[Western Blotting] Diffusion of Antibodies in PVDF and NZ membranes

Kyle Legate via methods%40net.bio.net (by legatek from hotmail.com)
Mon Mar 19 13:12:46 EST 2007


newsnet customer wrote:
> 
> POINT 1:
> Incubating the membrane in an antibody solution overnight seems to be overly 
> long.
> The antibody should bind to the protein, but the protein on the membrane may 
> diffuse into the solution.
> Therefore you will get reduced signal on your membrane.
> I think 2-3 hours is enough.
> 
Are you a troll? You do know that in this newsgroup it's better to give 
no information than to give false information, right?

Incubating membranes in antibody overnight is routine, and is in fact 
*required* for many antibodies--EGFR antibodies from Cell Signaling, for 
example.

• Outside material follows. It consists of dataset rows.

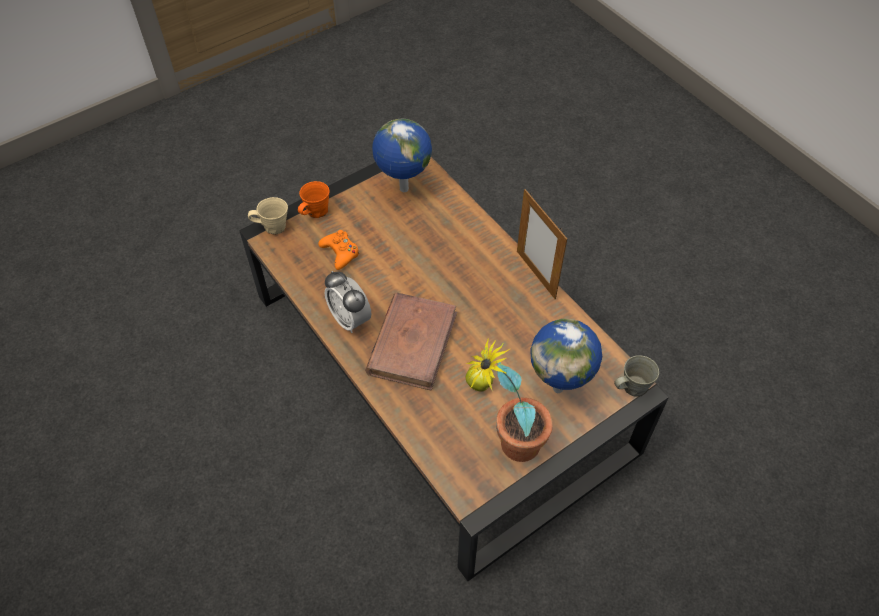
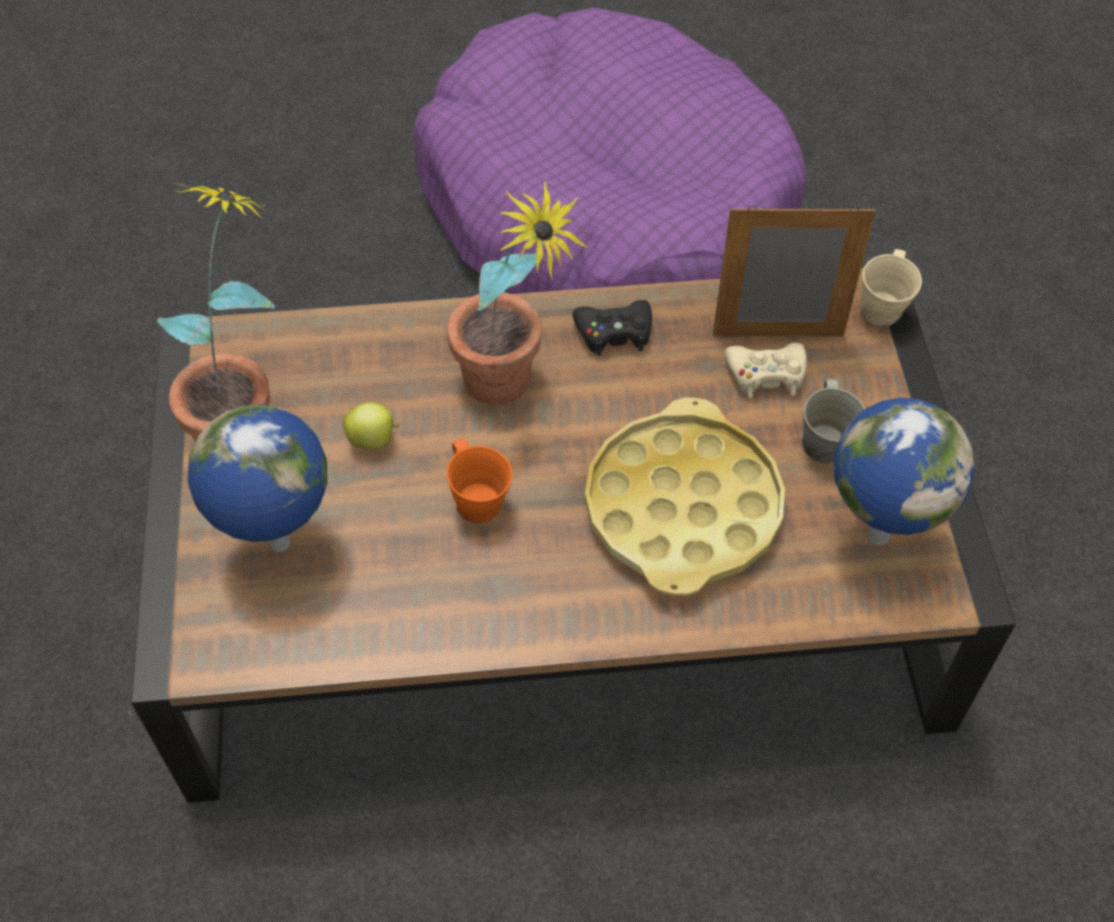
camera: 120 degrees right, 0 degrees up
(173, 469) = (606, 211): none -> purple dog bed
(316, 212) = (888, 378): orange mug -> orange mug (478, 501)
(340, 253) = (766, 375): orange game controller -> beige game controller
(350, 319) = (614, 333): alarm clock -> black game controller
(412, 343) = (511, 391): brown book -> potted plant
(434, 253) = (682, 508): none -> yellow tray
(536, 274) = (526, 645): picture frame -> picture frame (778, 335)
(632, 387) = (191, 655): grey mug -> grey mug (825, 443)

Also, once proteins are bound to nitrocellulose or PVDF 
membranes the interaction is essentially irreversible under normal 
antibody incubation conditions. Stripping membranes for reprobing 
involves much harsher conditions and proteins still remain bound to the 
membrane.

Having said that, incubating two blots in the same vessel is in general 
a Bad Idea; avoid it if possible, since regions of overlap will either 
have no signal or will be all signal.